━━━ Extract

That said, the all-star game is just a quick break before getting back to the championship run, and In case you were unaware, Heacock won an NCAA championship in 2017, then an MLL one in 2019. Will he complete the trifecta and official
ly become the undisputed king of odd year lacrosse? A pattern’s definitely starting to form here, and this pattern is excellent news for the men of Chrome LC, as well as yourself, the discerning fan who wisely chose to support them. 

Redwoods (4-2, 76S, 68A)

If you’re a Redwoods fan, the Whipsnakes have been a haunting presence since Day 1, an evil spirit following you around and generally ruining your life. That said, with last weekend’s 13-7 win, you’ve finally turned on the light and discovered that the monster in the corner was nothing more than some dirty clothes on a chair, and now that there’s nothing to be afraid of, it’s time to head back to the championship game. 

One of the key figures responsible for shattering that Whipsnake mystique was TD Ierlan, who won 12 of 23 faceoffs against Joe Nardella and continued his run of finishing above 50% in every professional game he’s ever played. When he went 21-27 in his debut against the Cannons, it was only reasonable to hold your applause until he went against the Baptistes and the Nardellas of the world. Well, after winning 57% against Atlas, 54% against Chrome, and 77% and 73% against Chaos and Waterdogs, respectively, anything less than a standing ovation would be disrespectful. 

The Redwoods made an example out of the Whipsnakes by hitting them from every angle, with Matt Kavanagh, Jules Heningburg and Rob Pannell scoring four points each. Whether by design, natural game flow, or just a matchup he especially enjoyed, Kavanagh took 11 shots (the most he’s taken since his first PLL game back in 2019), and looked confident that he could win his matchup at any time. This didn’t look like struggling 2020 Matt Kavanagh, this looked more like Matt Kavanagh from all the other years, and that’s the one who’s dangerous.

━━━━━━

### Tasks to carry out:
#1 Render this sentence from the lacrosse recap above in Spanish: "The Redwoods made an example out of the Whipsnakes by hitting them from every angle, with Matt Kavanagh, Jules Heningburg and Rob Pannell scoring four points each."
#2 According to the lacrosse recap, how many faceoffs did TD Ierlan win against Joe Nardella?
#3 Reproduce the passage of the lacrosse recap between "The Redwoods made" and "one who’s dangerous.", inclusive.

━━━ Given data

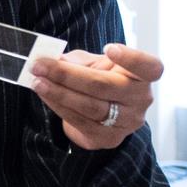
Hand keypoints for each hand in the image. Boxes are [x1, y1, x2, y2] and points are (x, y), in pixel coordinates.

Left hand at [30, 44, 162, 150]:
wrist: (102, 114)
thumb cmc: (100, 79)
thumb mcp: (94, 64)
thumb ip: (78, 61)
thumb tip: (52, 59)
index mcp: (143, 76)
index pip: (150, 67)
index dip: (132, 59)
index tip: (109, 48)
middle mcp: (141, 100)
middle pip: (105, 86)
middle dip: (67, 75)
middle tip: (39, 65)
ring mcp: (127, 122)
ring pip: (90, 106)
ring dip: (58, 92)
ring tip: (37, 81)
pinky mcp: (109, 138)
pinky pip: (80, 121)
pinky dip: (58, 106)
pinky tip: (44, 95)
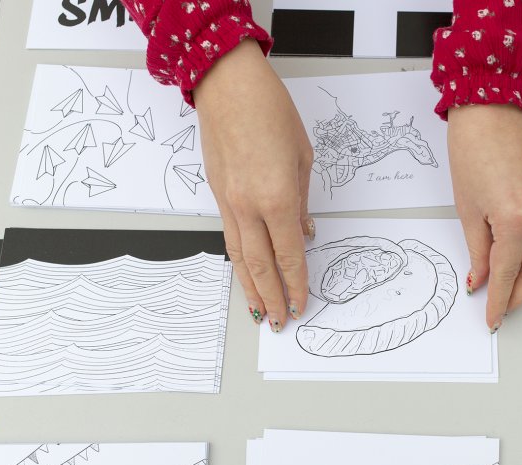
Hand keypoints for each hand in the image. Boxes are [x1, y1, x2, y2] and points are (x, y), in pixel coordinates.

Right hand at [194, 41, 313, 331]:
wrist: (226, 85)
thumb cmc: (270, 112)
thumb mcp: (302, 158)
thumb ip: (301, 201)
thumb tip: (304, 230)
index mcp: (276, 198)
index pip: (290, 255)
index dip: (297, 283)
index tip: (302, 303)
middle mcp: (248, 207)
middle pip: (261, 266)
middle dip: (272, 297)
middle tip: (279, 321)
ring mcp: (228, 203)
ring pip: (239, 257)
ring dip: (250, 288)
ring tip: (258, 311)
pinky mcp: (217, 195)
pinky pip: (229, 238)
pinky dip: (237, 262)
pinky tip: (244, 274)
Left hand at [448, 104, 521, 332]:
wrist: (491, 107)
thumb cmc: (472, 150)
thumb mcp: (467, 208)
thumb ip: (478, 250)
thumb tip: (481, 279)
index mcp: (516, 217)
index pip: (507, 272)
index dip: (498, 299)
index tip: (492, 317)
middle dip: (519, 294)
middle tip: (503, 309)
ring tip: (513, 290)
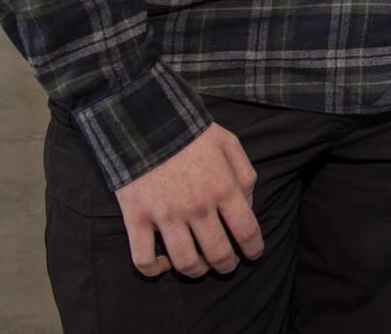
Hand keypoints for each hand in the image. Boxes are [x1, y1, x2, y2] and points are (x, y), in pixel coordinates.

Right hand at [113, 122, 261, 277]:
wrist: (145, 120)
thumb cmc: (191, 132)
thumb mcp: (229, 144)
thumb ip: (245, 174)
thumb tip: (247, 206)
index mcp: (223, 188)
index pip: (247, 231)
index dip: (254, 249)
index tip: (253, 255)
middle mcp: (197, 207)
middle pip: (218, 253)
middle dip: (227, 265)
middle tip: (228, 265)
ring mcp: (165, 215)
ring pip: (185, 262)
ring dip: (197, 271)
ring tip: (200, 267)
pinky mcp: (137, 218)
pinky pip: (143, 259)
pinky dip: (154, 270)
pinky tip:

━━━━━━

### Task-by-task results:
#1 Los Redwoods hicieron un escarmiento de los Whipsnakes atacándolos desde todos los ángulos, con Matt Kavanagh, Jules Heningburg y Rob Pannell anotando cuatro puntos cada uno.

#2 He won 12 of 23 faceoffs.

#3
The Redwoods made an example out of the Whipsnakes by hitting them from every angle, with Matt Kavanagh, Jules Heningburg and Rob Pannell scoring four points each. Whether by design, natural game flow, or just a matchup he especially enjoyed, Kavanagh took 11 shots (the most he’s taken since his first PLL game back in 2019), and looked confident that he could win his matchup at any time. This didn’t look like struggling 2020 Matt Kavanagh, this looked more like Matt Kavanagh from all the other years, and that’s the one who’s dangerous.